*MATERIAL TO PROCESS*
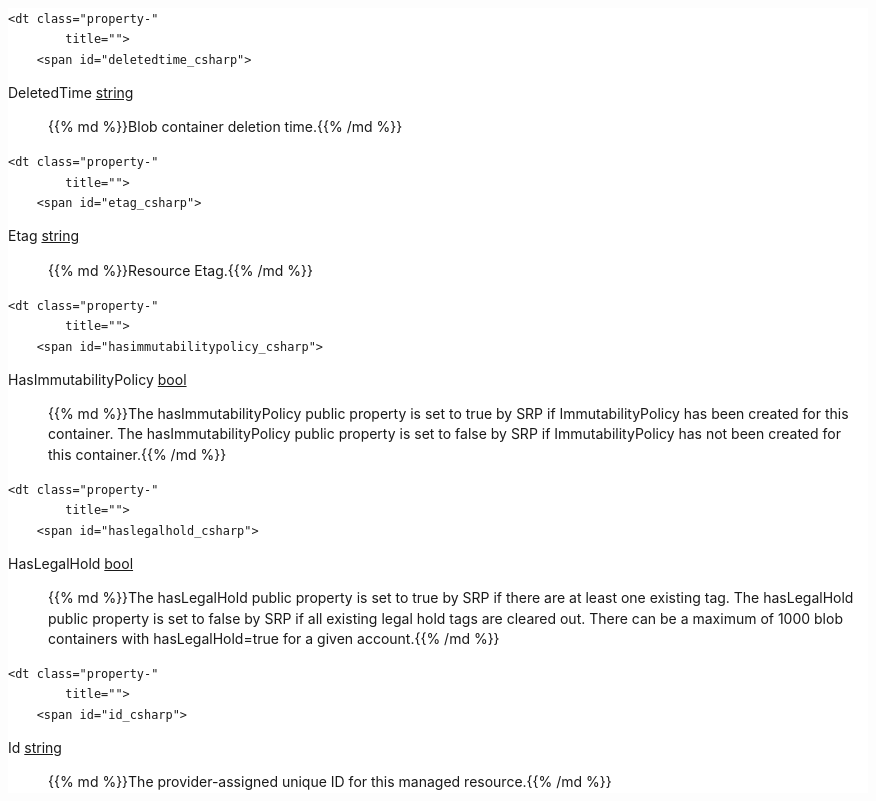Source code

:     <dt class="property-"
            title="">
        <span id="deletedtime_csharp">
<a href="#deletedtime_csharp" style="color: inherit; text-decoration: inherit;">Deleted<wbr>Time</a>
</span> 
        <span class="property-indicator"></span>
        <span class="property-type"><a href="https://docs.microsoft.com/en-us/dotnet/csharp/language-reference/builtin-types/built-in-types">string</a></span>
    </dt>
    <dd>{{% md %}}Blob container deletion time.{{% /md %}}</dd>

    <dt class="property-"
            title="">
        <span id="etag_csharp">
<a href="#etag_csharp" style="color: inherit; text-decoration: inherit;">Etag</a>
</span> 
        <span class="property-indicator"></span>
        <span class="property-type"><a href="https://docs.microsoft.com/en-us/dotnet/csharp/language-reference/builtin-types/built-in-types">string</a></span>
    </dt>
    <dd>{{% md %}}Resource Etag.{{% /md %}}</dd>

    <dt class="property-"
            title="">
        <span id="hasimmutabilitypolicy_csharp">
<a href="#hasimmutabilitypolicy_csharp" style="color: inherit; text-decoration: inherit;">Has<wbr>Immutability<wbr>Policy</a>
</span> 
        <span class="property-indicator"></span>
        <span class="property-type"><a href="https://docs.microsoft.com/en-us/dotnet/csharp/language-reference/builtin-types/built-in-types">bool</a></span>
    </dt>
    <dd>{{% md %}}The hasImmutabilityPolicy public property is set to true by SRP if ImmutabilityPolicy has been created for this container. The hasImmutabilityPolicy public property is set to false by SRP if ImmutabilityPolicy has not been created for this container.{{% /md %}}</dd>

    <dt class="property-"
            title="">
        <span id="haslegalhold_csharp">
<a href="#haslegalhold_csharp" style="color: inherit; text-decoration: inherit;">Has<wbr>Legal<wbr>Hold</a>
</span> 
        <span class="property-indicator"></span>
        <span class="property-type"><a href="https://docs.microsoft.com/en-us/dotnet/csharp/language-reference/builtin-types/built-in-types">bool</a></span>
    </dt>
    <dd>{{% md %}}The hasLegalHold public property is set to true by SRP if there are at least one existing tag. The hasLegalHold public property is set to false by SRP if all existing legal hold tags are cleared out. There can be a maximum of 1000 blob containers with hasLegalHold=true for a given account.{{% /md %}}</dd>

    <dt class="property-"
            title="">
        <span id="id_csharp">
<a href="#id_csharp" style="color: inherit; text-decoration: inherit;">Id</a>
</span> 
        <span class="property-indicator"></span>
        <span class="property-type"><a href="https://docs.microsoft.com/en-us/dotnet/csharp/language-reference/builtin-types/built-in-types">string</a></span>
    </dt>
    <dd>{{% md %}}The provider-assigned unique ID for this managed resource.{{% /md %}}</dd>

*EXERCISE OBJECTIVE*
Please retype the data exactly. The pictures do not go in.

*RESULT OF THE TASK*
Source code

:     <dt class="property-"
            title="">
        <span id="deletedtime_csharp">
<a href="#deletedtime_csharp" style="color: inherit; text-decoration: inherit;">Deleted<wbr>Time</a>
</span> 
        <span class="property-indicator"></span>
        <span class="property-type"><a href="https://docs.microsoft.com/en-us/dotnet/csharp/language-reference/builtin-types/built-in-types">string</a></span>
    </dt>
    <dd>{{% md %}}Blob container deletion time.{{% /md %}}</dd>

    <dt class="property-"
            title="">
        <span id="etag_csharp">
<a href="#etag_csharp" style="color: inherit; text-decoration: inherit;">Etag</a>
</span> 
        <span class="property-indicator"></span>
        <span class="property-type"><a href="https://docs.microsoft.com/en-us/dotnet/csharp/language-reference/builtin-types/built-in-types">string</a></span>
    </dt>
    <dd>{{% md %}}Resource Etag.{{% /md %}}</dd>

    <dt class="property-"
            title="">
        <span id="hasimmutabilitypolicy_csharp">
<a href="#hasimmutabilitypolicy_csharp" style="color: inherit; text-decoration: inherit;">Has<wbr>Immutability<wbr>Policy</a>
</span> 
        <span class="property-indicator"></span>
        <span class="property-type"><a href="https://docs.microsoft.com/en-us/dotnet/csharp/language-reference/builtin-types/built-in-types">bool</a></span>
    </dt>
    <dd>{{% md %}}The hasImmutabilityPolicy public property is set to true by SRP if ImmutabilityPolicy has been created for this container. The hasImmutabilityPolicy public property is set to false by SRP if ImmutabilityPolicy has not been created for this container.{{% /md %}}</dd>

    <dt class="property-"
            title="">
        <span id="haslegalhold_csharp">
<a href="#haslegalhold_csharp" style="color: inherit; text-decoration: inherit;">Has<wbr>Legal<wbr>Hold</a>
</span> 
        <span class="property-indicator"></span>
        <span class="property-type"><a href="https://docs.microsoft.com/en-us/dotnet/csharp/language-reference/builtin-types/built-in-types">bool</a></span>
    </dt>
    <dd>{{% md %}}The hasLegalHold public property is set to true by SRP if there are at least one existing tag. The hasLegalHold public property is set to false by SRP if all existing legal hold tags are cleared out. There can be a maximum of 1000 blob containers with hasLegalHold=true for a given account.{{% /md %}}</dd>

    <dt class="property-"
            title="">
        <span id="id_csharp">
<a href="#id_csharp" style="color: inherit; text-decoration: inherit;">Id</a>
</span> 
        <span class="property-indicator"></span>
        <span class="property-type"><a href="https://docs.microsoft.com/en-us/dotnet/csharp/language-reference/builtin-types/built-in-types">string</a></span>
    </dt>
    <dd>{{% md %}}The provider-assigned unique ID for this managed resource.{{% /md %}}</dd>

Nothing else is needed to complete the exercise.